この短い動画は何年か前に名古屋市科学館で「特撮博物館」とかいうイベントで観た。館長は庵野秀明さんという触れ込みだ。
これほど長くなかった気がするが、気のせいかも知れない。

林原めぐみさんの声が妙に艶めかしく思えたのを覚えている。そういや綾波レイもそうだったな。

昨日、近くまで行ったから映画「PERFECT DAYS」の中で主人公の平山が住むアパートを見に行った。

ものすごく「好い」映画だった。

前にも書いたが、この映画は徹頭徹尾「何も起こらない」
ちょっと話題になった渋谷のオシャレトイレを掃除するのを生業としている中年のおじさんが淡々と過ごす毎日を描いている。
清貧というのか、写真にあるような風呂無しのアパートに住み、朝は近所の神社を掃き清める音で目覚め、部屋で育てている植物に水を遣り、体裁を整えてバンに乗って出勤する。
執拗なまでにトイレを磨き上げ、木漏れ日のさす公園のベンチでサンドイッチを食い、仕事を終えたら自転車で銭湯に行き一番風呂に浸かる。
帰りに馴染みの店で一杯やり、部屋に帰って布団の中で眠くなるまで本を読む。
そんな中でもちょっとした出来事は絶えずあって、それはさざなみのように平山の心を動かすが、それも回収などされず、起きたことは起きたこととしてそのままにされる。
ラストは平山の顔を1分以上アップで写し、それで終わる。

まあ簡単に言っちゃえば、そんな映画だ。

この「PERFECT DAYS」が日常であるなら、冒頭の「巨神兵東京に現わる」は、その日常を破壊する非日常の権化だろう。
でもぼくらが想像し得る中では巨神兵など現れるはずがないし、実際九分九厘現れない。
だから娯楽の一環として観ていられる。

でもぼくは初めて「巨神兵東京に現わる」を観た時、正直に大変恐ろしかった。
ぞっとしたのを覚えている。
いい年したおっさんが何言ってんのかと言われそうだが、特撮がどうとかいう話ではなく、圧倒的な暴力というのはこういうものか、というのを改めて考えてしまったのだ。
救いなどない。
文字通り抹殺されるのだ。

この厄災の中に、もしも平山がいたらどうしているだろうと、ふと思った。

何も起こらない日常に降りかかる圧倒的な非日常。
ヴィム・ヴェンダースは平山を最初は僧侶という設定にしたのだという。
これだけモノと情報に溢れかえる東京で、あの生活を淡々と過ごすというのは、ある意味での「悟り」なのかも知れない。
そんな悟りの中で巻き込まれる暴力に平山は何を思うだろう。

諦めるか抗うか。

「巨神兵東京に現わる」で描かれるのは旧約聖書の「創世記」にある天地創造の、神が6日かけて世界を創造し7日目を安息の日としたという部分である。
神とは救いもたらすだけではない。
だから人は畏れ崇め奉る。
対してヴェンダースが僧侶をイメージした平山の悟り。
神と仏。ぼくは両者とも「その瞬間というのは二度とこない」ことを暗喩している気がする。
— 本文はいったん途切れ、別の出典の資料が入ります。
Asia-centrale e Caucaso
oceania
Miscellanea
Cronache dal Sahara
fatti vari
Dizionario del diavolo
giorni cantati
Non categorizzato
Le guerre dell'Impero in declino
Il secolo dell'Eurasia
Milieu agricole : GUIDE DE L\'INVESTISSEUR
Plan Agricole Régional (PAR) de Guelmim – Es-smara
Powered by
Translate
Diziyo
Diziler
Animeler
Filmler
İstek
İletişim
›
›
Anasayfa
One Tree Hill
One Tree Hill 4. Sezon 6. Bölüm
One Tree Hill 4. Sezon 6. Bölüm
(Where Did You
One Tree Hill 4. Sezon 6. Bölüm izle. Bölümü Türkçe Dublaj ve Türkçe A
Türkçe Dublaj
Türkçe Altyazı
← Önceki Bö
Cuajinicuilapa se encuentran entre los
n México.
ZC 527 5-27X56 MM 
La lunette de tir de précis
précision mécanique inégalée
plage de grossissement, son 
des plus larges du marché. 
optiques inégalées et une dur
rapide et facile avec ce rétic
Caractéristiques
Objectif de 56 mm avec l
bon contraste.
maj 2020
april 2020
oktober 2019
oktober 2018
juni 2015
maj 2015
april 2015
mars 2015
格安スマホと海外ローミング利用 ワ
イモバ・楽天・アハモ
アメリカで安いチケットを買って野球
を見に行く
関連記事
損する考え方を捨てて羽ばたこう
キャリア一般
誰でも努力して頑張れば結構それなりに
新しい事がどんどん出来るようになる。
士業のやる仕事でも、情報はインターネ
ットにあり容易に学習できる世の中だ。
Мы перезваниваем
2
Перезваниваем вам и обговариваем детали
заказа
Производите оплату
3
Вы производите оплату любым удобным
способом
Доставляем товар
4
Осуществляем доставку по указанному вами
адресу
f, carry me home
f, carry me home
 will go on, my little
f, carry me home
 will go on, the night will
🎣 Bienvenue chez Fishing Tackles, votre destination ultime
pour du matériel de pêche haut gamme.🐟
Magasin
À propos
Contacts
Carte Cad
前にちらっと溢した「他人の『何気ない私の日常』に誰も興味はない」と喝破した御仁は、「80歳でも撮れるものを今日撮らなくてもいい」と書いていた。
あなたは80歳になることができて、なおかつ写真も撮っていられると誰か保証でもしてくれたのだろうか、と思う。
一瞬先のことなど誰にもわからない。
言い古された言葉だが、これこそが真理ではないか。
先のことが分からないからこそ、今を精一杯生きるのだ。
目の前のことは「絶対に」二度とは起きない。
同じに見えても、やはり違うのだ。
80歳になっても...と言えてしまうのは慢心であろうと思う。

平山が巨神兵を前に何を思うかは分からない。
いずれにしても抹殺から逃れることはできそうにない。
神の意思であるなら、もうそれはそうであるしかない。
そこで、それまでの人生のその瞬間を愛してきた人とそうでない人はなにか違うものが胸に去来するのではないかと思った。

今を生きられないなら一瞬先もない。
そんなことを思いつつ、日々迫り来る煩悩と戦うおじさんの日常をこれからもよろしく。